KW11-P Programmable Clock Added
The w11
had from the very beginning a KW11-L
line frequency clock.
The KW11-L
is a mandatory device used by all operating
systems to define the system time.
And it is a very simple device, it just generates interrupts every
20 msec (w11 uses 50 Hz line frequency, simply because I live in Europe).
DEC offered for the UNIBUS
systems a more sophisticated device,
the KW11-P
, which can be used as a programmable high-precision
timer.
The central element is a 16 bit counter, which is advanced by one of four
selectable inputs
- 100 kHz clock
- 10 kHz clock
- line clock (in w11 50 Hz)
- external event
The KW11-P
can generate an interrupt when a configurable
value of the counter is reached, or just count and be used to measure time
with a resolution of down to 10 µs.
The DEC manual
DEC-11-HPWB-D describes many implementation details but lacks a
complete description of the functional behavior.
The remaining ambiguities were resolved by inspection of
- 2.11BSD clock initialization code in /usr/src/sys/pdp/clock.c
- simh
model of the
KW11-P
in PDP11/pdp11_pclk.c
The implementation is in
ibd_kw11p.vhd.
The external event port EXTEVT
is connected in
ibdr_maxisys.vhd
to the instruction decode signal IDEC
,
which is usually connected in the w11
top-level design to the
DM_STAT_EXP.se_idec
signal provided by
pdp11_sys70.

*Exercise 1*: Can you reproduce the saved entries from the line containing "BUFFER_OVERFLOW_ERROR ]" through the line containing "лучшее сцепление раствора с корой.", both included, without the pictures?

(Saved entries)
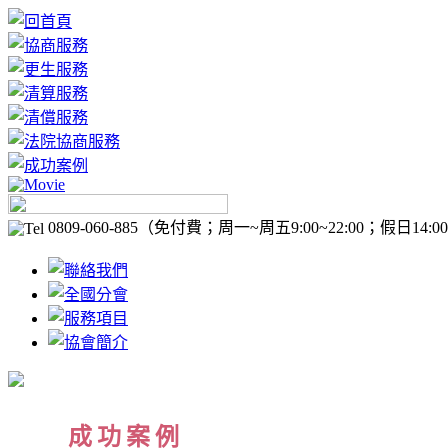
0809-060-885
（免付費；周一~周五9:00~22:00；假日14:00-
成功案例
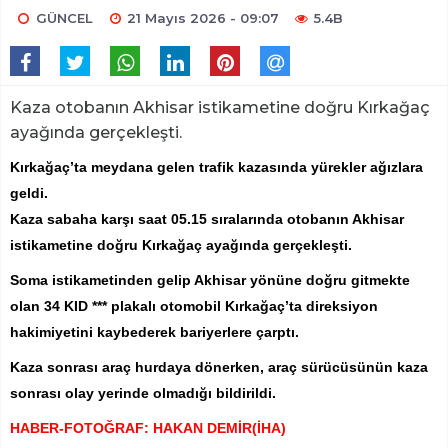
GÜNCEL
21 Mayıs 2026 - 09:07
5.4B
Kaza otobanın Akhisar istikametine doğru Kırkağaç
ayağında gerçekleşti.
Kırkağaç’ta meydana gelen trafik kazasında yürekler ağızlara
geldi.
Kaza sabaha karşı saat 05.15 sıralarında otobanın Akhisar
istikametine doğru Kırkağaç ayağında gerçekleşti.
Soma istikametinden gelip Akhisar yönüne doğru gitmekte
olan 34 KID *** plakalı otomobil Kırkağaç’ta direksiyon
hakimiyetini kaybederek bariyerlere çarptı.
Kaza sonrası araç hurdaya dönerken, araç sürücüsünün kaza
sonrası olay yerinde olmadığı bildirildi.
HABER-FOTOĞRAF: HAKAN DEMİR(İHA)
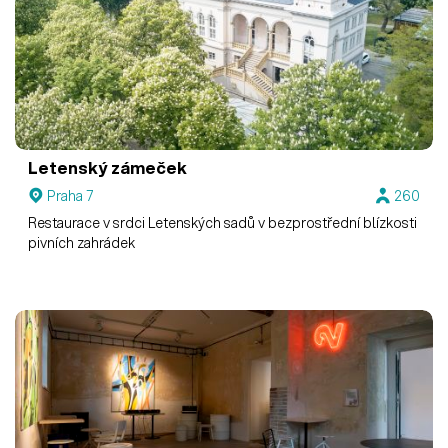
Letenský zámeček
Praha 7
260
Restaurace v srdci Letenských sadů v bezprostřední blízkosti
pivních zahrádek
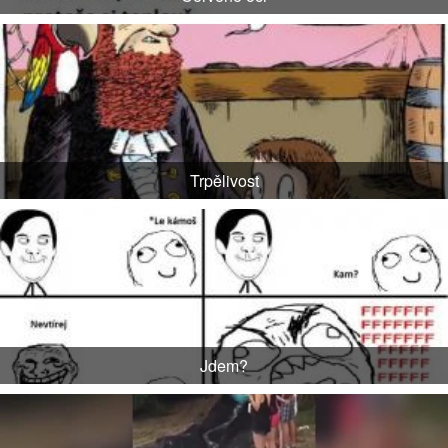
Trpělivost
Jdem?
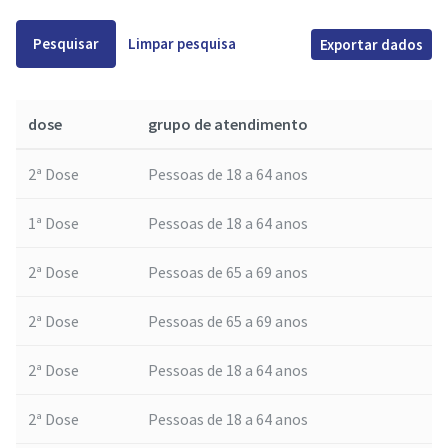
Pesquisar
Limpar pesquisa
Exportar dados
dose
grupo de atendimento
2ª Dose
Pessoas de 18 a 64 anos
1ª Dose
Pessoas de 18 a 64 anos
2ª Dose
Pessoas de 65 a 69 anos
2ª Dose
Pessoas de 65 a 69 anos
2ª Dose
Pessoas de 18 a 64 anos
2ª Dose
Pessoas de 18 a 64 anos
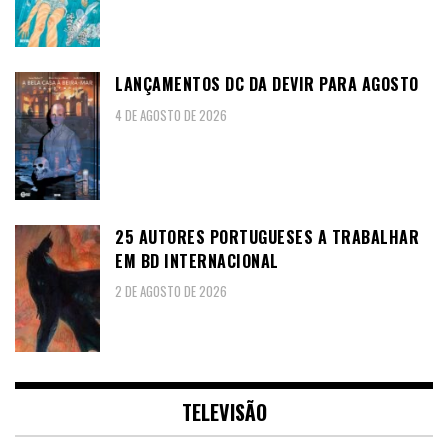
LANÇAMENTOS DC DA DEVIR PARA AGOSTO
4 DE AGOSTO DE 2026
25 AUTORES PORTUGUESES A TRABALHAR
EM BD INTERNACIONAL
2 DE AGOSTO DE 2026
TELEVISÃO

* * *

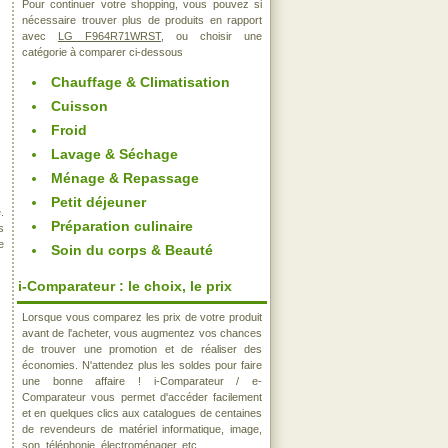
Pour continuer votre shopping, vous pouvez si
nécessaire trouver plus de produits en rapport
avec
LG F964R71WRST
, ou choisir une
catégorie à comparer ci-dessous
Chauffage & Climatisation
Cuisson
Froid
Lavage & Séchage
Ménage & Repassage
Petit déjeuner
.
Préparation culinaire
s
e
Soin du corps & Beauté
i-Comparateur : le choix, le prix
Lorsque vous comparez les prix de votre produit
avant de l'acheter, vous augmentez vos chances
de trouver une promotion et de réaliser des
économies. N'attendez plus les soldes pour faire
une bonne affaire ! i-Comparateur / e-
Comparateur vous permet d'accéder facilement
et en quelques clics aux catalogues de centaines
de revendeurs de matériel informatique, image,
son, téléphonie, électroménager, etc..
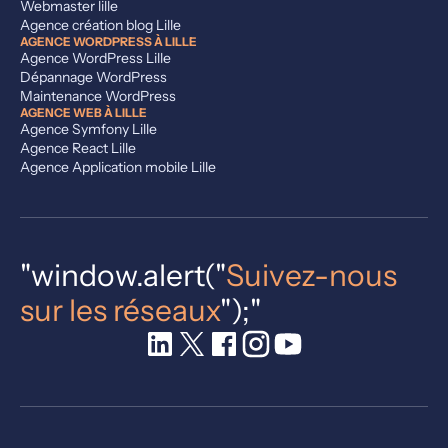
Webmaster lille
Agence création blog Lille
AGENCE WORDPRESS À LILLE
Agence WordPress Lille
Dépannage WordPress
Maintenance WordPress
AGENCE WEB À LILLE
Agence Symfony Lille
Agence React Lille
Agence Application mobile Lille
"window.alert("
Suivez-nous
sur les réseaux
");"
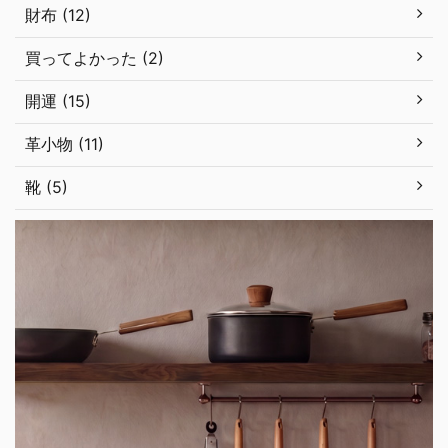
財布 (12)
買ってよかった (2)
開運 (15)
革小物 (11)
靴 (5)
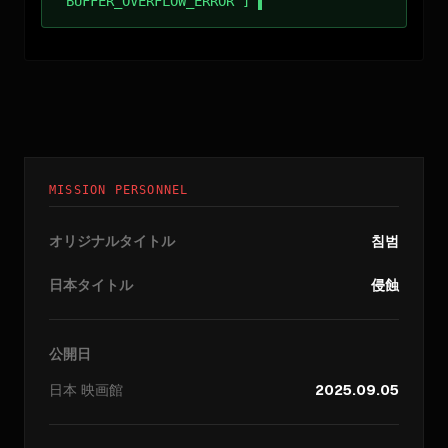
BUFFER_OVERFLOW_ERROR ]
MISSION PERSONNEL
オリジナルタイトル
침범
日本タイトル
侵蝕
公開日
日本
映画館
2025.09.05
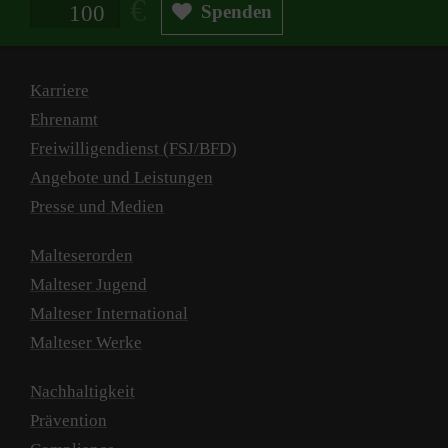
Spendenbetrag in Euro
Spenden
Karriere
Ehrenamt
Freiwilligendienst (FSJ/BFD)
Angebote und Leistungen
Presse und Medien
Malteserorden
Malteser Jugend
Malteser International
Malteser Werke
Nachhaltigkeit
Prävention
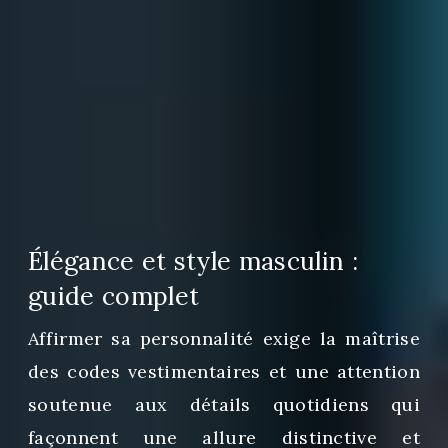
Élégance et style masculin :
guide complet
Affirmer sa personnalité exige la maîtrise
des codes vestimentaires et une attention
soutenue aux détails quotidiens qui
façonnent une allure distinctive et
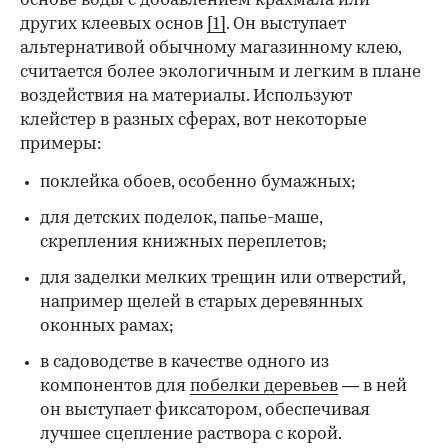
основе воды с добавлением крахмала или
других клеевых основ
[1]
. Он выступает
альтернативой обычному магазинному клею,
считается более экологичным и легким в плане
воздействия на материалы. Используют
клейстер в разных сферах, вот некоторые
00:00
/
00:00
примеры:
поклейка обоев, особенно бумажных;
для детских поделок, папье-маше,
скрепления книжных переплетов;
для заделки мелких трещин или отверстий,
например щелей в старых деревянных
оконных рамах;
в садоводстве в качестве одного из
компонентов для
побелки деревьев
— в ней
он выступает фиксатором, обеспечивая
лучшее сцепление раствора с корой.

*Exercise 2*:
Answer these about the KW11-P clock text:
(a) What line frequency does the w11 use for its KW11-L clock?
(b) How many bits wide is the central counter of the KW11-P?
(c) In which file is the KW11-P implementation?

*Task result 1*:
BUFFER_OVERFLOW_ERROR ]
MISSION PERSONNEL
オリジナルタイトル
침범
日本タイトル
侵蝕
公開日
日本
映画館
2025.09.05
Spendenbetrag in Euro
Spenden
Karriere
Ehrenamt
Freiwilligendienst (FSJ/BFD)
Angebote und Leistungen
Presse und Medien
Malteserorden
Malteser Jugend
Malteser International
Malteser Werke
Nachhaltigkeit
Prävention
Élégance et style masculin :
guide complet
Affirmer sa personnalité exige la maîtrise
des codes vestimentaires et une attention
soutenue aux détails quotidiens qui
façonnent une allure distinctive et
основе воды с добавлением крахмала или
других клеевых основ
[1]
. Он выступает
альтернативой обычному магазинному клею,
считается более экологичным и легким в плане
воздействия на материалы. Используют
клейстер в разных сферах, вот некоторые
00:00
/
00:00
примеры:
поклейка обоев, особенно бумажных;
для детских поделок, папье-маше,
скрепления книжных переплетов;
для заделки мелких трещин или отверстий,
например щелей в старых деревянных
оконных рамах;
в садоводстве в качестве одного из
компонентов для
побелки деревьев
— в ней
он выступает фиксатором, обеспечивая
лучшее сцепление раствора с корой.

*Task result 2*:
(a) 50 Hz
(b) 16 bits
(c) ibd_kw11p.vhd